(Records from a data collection)
- - - - -

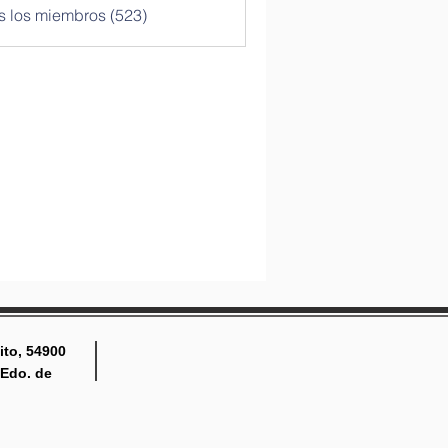
s los miembros (523)
ito, 54900
 Edo. de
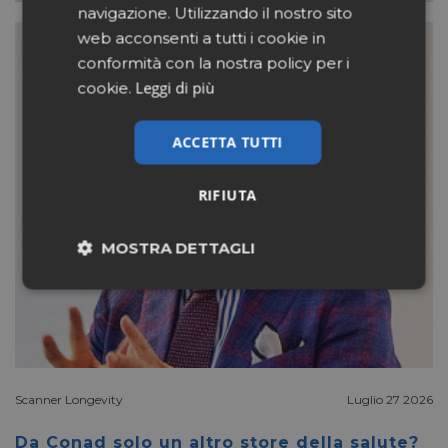
navigazione. Utilizzando il nostro sito
web acconsenti a tutti i cookie in
conformità con la nostra policy per i
Leggi di più
cookie.
ACCETTA TUTTI
RIFIUTA
MOSTRA DETTAGLI
Necessari
Marketing
Non classificati
Scanner Longevity
Luglio 27 2026
Da Conad solo un altro store della salute?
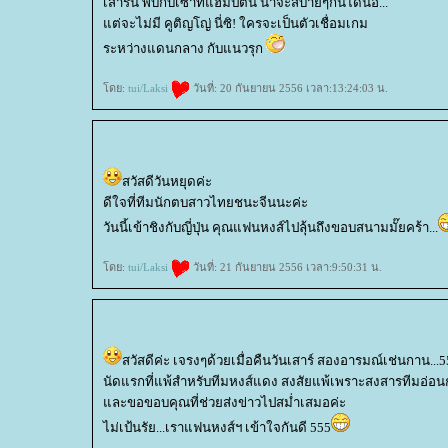
เสาร์นี้ พบกับเซาท์แฮมป์ตัน น่าจะสบายๆกันได้น๊อ...
ต่จะไม่มี คูติญโญ่ นี่ซิ! ใครจะเป็นตัวเชื่อมเกม
ระหว่างแดนกลาง กับแนวรุก
ดย:
tui/Laksi
วันที่: 20 กันยายน 2556 เวลา:13:24:03 น.
สวัสดีวันหยุดค่ะ
ดีใจที่ทีมนักตบสาวไทยชนะจีนนะค่ะ
วันนี้เข้าชิงกับญี่ปุ่น คุณแฟนหงส์ไปลุ้นถึงขอบสนามมั๊ยคร้า...
ดย:
tui/Laksi
วันที่: 21 กันยายน 2556 เวลา:9:50:31 น.
สวัสดีค่ะ เจรงๆด้วยเมื่อคืนวันเสาร์ สองอารมณ์เช่นกาน...
นัดแรกที่แพ้สำหรับทีมหงส์แดง สงสัยแพ้เพราะสงสารทีมอ่อนกว่
ละขอขอบคุณที่ช่วยส่งข่าวไปสม่ำเสมอค่ะ
ไม่เป้นรัย...เราแฟนหงส์ฯ เข้าใจกันดี 555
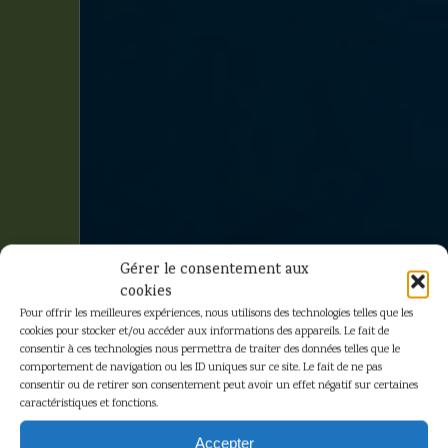
Gérer le consentement aux
cookies
Pour offrir les meilleures expériences, nous utilisons des technologies telles que les
cookies pour stocker et/ou accéder aux informations des appareils. Le fait de
consentir à ces technologies nous permettra de traiter des données telles que le
comportement de navigation ou les ID uniques sur ce site. Le fait de ne pas
consentir ou de retirer son consentement peut avoir un effet négatif sur certaines
caractéristiques et fonctions.
Hergé –
Accepter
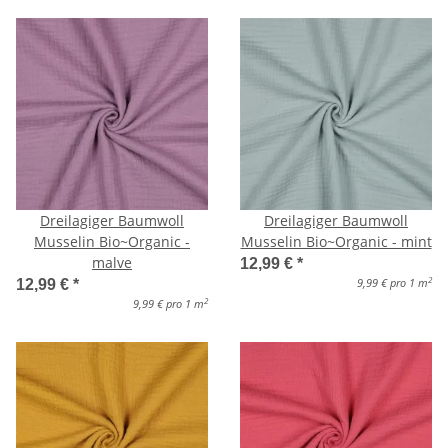
Dreilagiger Baumwoll
Dreilagiger Baumwoll
Musselin Bio~Organic -
Musselin Bio~Organic - mint
malve
12,99 €
*
2
9,99 € pro 1 m
12,99 €
*
2
9,99 € pro 1 m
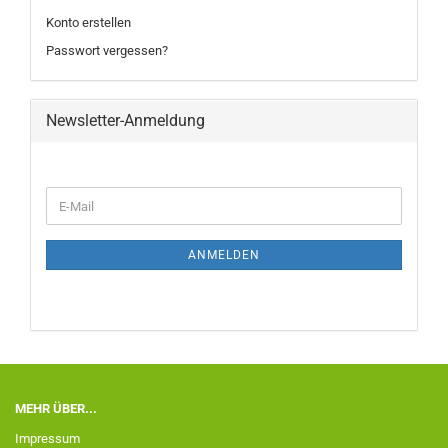
Konto erstellen
Passwort vergessen?
Newsletter-Anmeldung
ANMELDEN
MEHR ÜBER...
Impressum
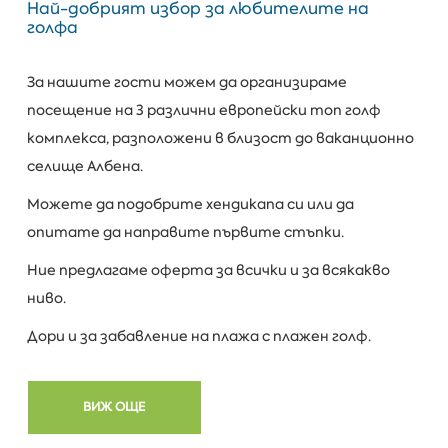
Най-добрият избор за любителите на
голфа
За нашите гости можем да организираме
посещение на 3 различни европейски топ голф
комплекса, разположени в близост до ваканционно
селище Албена.
Можете да подобрите хендикапа си или да
опитате да направите първите стъпки.
Ние предлагаме оферта за всички и за всякакво
ниво.
Дори и за забавление на плажа с плажен голф.
ВИЖ ОЩЕ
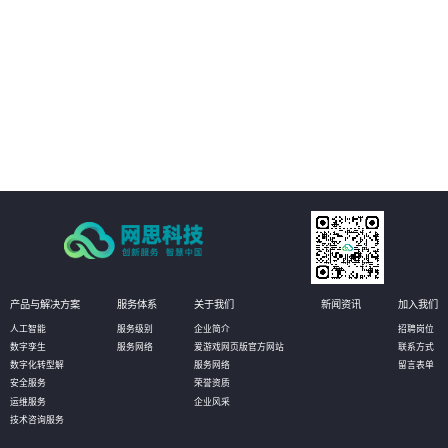
03
定点转向泛在：传统网点的服务地点是固定的，而借助移动互联网，网点服务
无处不在，在客户真正需要的时候提供服务,为客户提供各种个性化服务。
04
宣传转向体验：网点是重要的产品和品牌宣传平台，相对传统的单项宣传，智
慧网点更强调互动和体验，吸引客户留驻、发现销售机会。
产品与解决方案
服务体系
关于我们
新闻资讯
加入我们
人工智能
服务级别
企业简介
招聘岗位
数字孪生
服务网络
爱游戏网页版官方网站
联系方式
数字化转型解
服务网络
留言表单
安全服务
荣誉资质
运维服务
企业风采
技术咨询服务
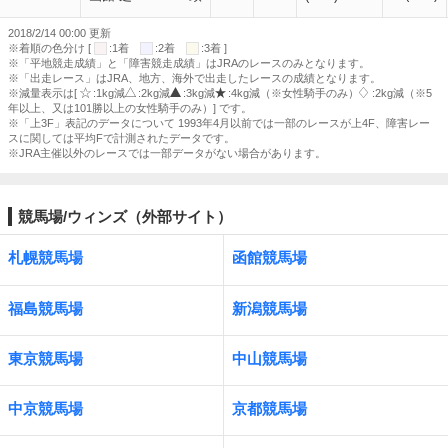
2018/2/14 00:00 更新
※着順の色分け [
:1着
:2着
:3着 ]
※「平地競走成績」と「障害競走成績」はJRAのレースのみとなります。
※「出走レース」はJRA、地方、海外で出走したレースの成績となります。
※減量表示は[
:1kg減
:2kg減
:3kg減
:4kg減（※女性騎手のみ）
:2kg減（※5
年以上、又は101勝以上の女性騎手のみ）] です。
※「上3F」表記のデータについて 1993年4月以前では一部のレースが上4F、障害レー
スに関しては平均Fで計測されたデータです。
※JRA主催以外のレースでは一部データがない場合があります。
競馬場/ウィンズ（外部サイト）
札幌競馬場
函館競馬場
福島競馬場
新潟競馬場
東京競馬場
中山競馬場
中京競馬場
京都競馬場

- - - - -

> _TO DO_
Work through the entries, filtering for the string "Organic", and copy each line that holds it.

> _COMPLETED TASK_
Musselin Bio~Organic -
Musselin Bio~Organic - mint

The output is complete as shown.